37. The transmission of claim 29, wherein the wound body and the shaft shank have mating cross-sectional contours at least where the wound body wraps around shaft shank.

38. The transmission of claim 37, wherein the mating cross-sectional contours of the wound body and the shaft shank are of essentially circular cylindrical configuration and the resistance to relative rotation between the wound body and the shaft shank is solely due to primarily based on frictional engagement of between the wound body and the shaft shank provided by the elastic bias of the wound body.

39. The transmission of claim 37, wherein the mating cross-sectional contours are of substantially non-circular configuration so that positive engagement between the wound body and the shaft shank provides an additional resistance to relative rotation between the wound body and the shaft shank.

40. The transmission of claim 29, wherein a wrap angle of the wound body around the shaft shank is in the range from about 4 π to about 12 π.

41. The transmission of claim 40, wherein the wrap angle of the wound body around the shaft shank is in the range from about 6 π and about 10 π.

42. The transmission of claim 41, wherein the wrap angle of the wound body around the shaft shank is in the range from about 7.5 π and about 8.5 π.

43. The transmission of claim 29, wherein the wound body has coils with a material diameter smaller than a shaft shank diameter.

44. The transmission of claim 43, wherein the material diameter of the coils ranges between about one-quarter to about one-half of the shaft shank diameter.

45. A drive shaft for small electric appliances, the drive shaft comprising a shaft shank mounting a force transmission piece, wherein the force transmission piece includes a wound body wrapping around the shaft shank in a manner resisting relative rotation between the wound body and the shaft shank.

46. The drive shaft of claim 45 wherein the force transmission piece also includes a function arm connected with the wound body.

47. The drive shaft of claim 46 wherein the wound body and the function arm are integrally made of one piece.

48. The drive shaft of claim 46 wherein the function arm has an eccentric coupling pin extending roughly parallel preferably to the shaft shank longitudinal axis.

49. The drive shaft of claim 48 wherein the coupling pin extends axially from the wound body so it protrudes beyond the latter's end.

50. The drive shaft of claim 47 wherein the one piece is formed of bent wire.

51. The drive shaft of claim 45 wherein the force transmission piece forms a spring body.

52. The drive shaft of claim 49 wherein the force transmission piece is made of spring steel.

53. The drive shaft of claim 45 wherein the wound body is held on the shaft shank under elastic bias solely by frictional engagement therewith.

54. The drive shaft of claim 45 wherein the wound body and the shaft shank have mating cross-sectional contours at least in that shank section in which the wound body wraps around the shaft shank.

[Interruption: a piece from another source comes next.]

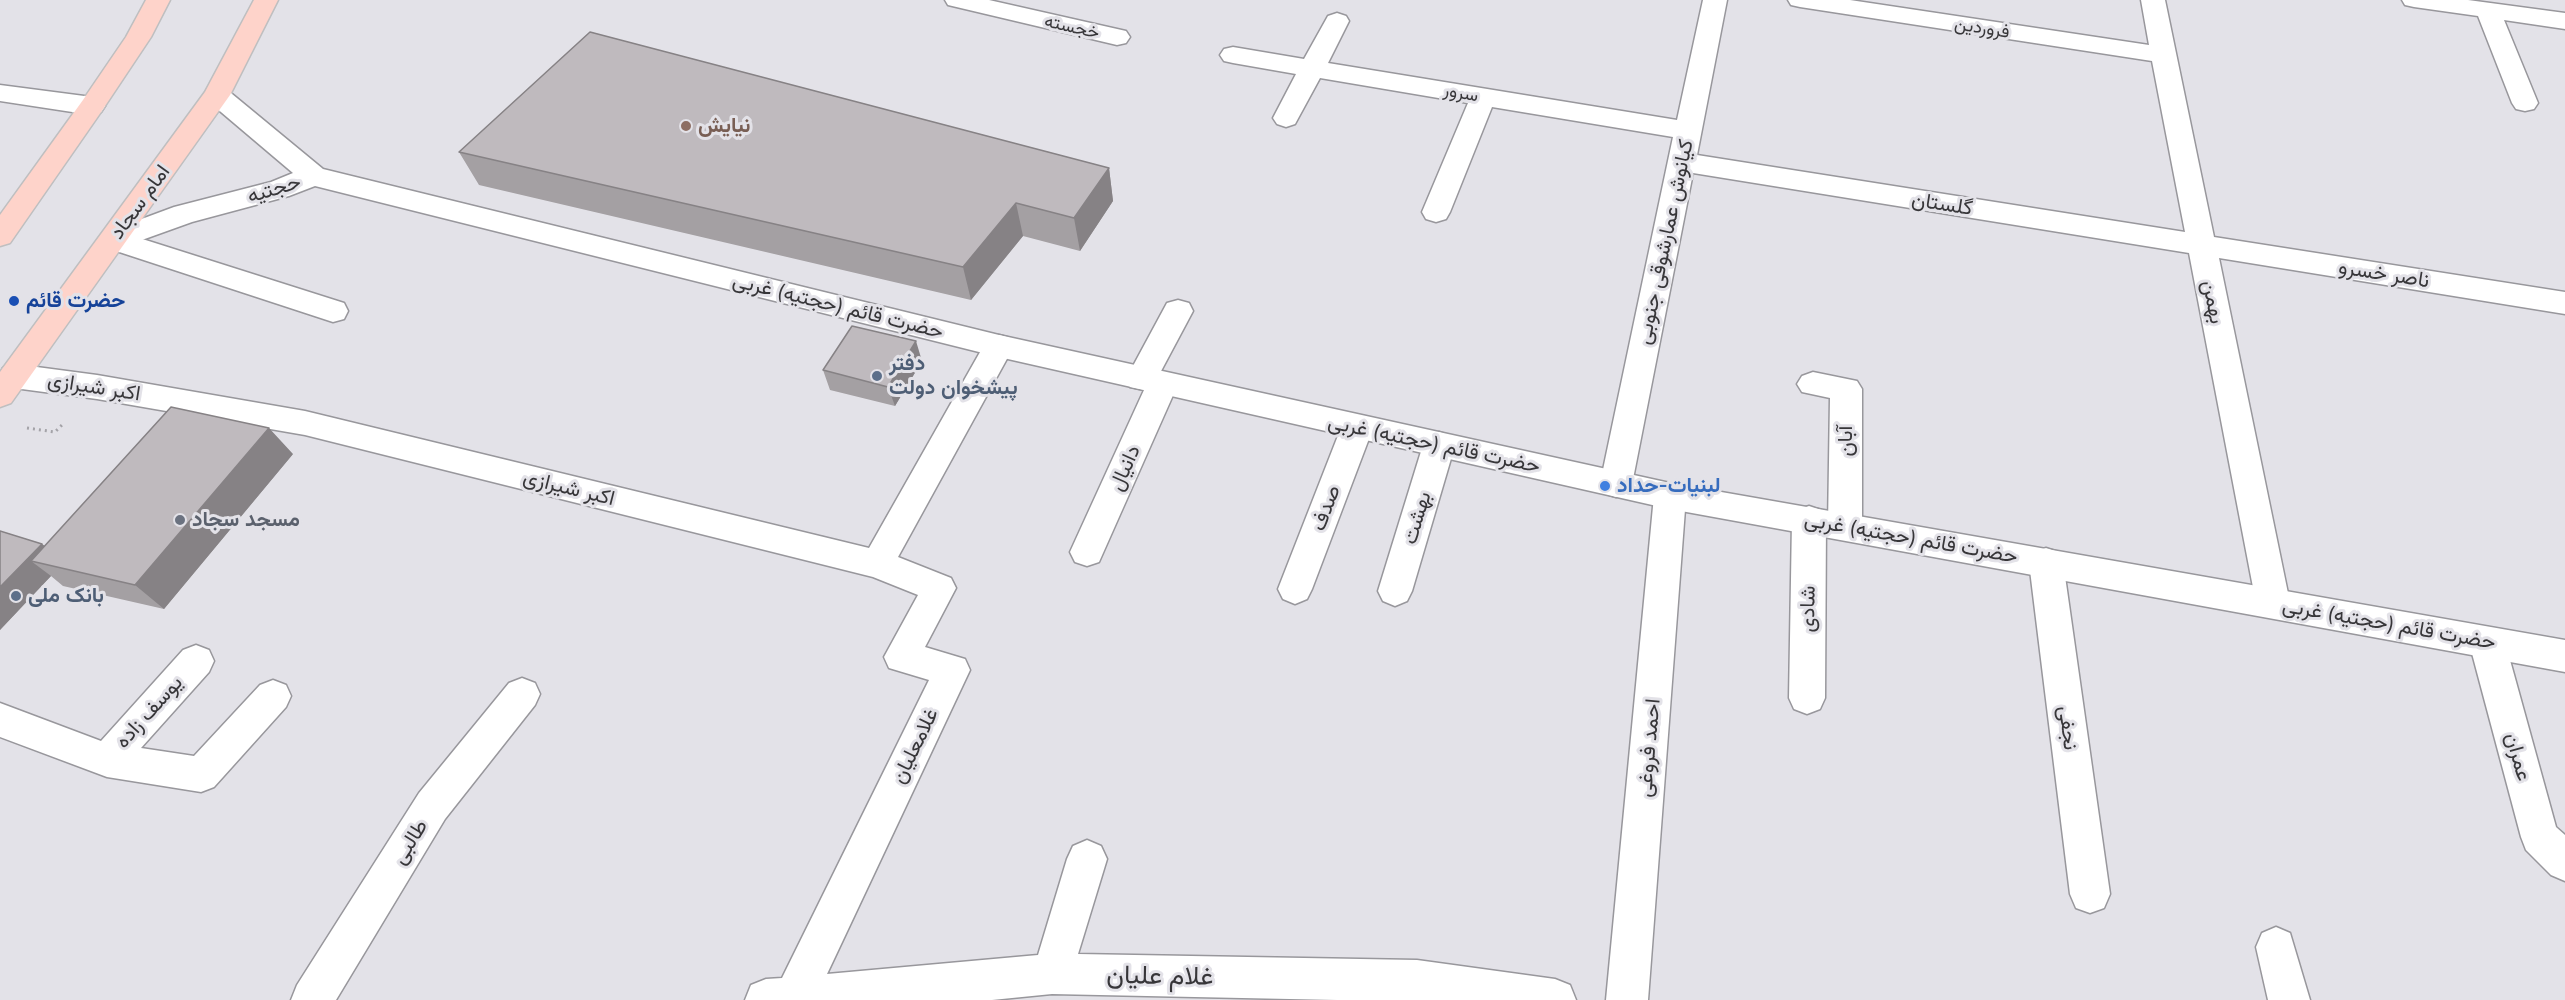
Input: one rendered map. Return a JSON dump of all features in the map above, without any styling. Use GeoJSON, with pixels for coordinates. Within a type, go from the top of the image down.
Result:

55. The drive shaft of claim 54 wherein the mating cross-sectional contours are of circular cylindrical configuration.

56. The drive shaft of claim 45 wherein a wrap angle of the wound body around the shaft shank is in the range from about 4 π to about 12 π.

57. The drive shaft of claim 56 wherein the wrap angle is in the range between about 6 π and about 10 π.

58. The drive shaft of claim 56 wherein the wrap angle is in the range between about 7.5 π and about 8.5 π.

59. The drive shaft of claim 45 wherein the wound body has coils with a material diameter smaller than a shaft shank diameter.

60. The drive shaft of claim 59 wherein the material diameter is in the range between about one-quarter to one-half of the shaft shank diameter.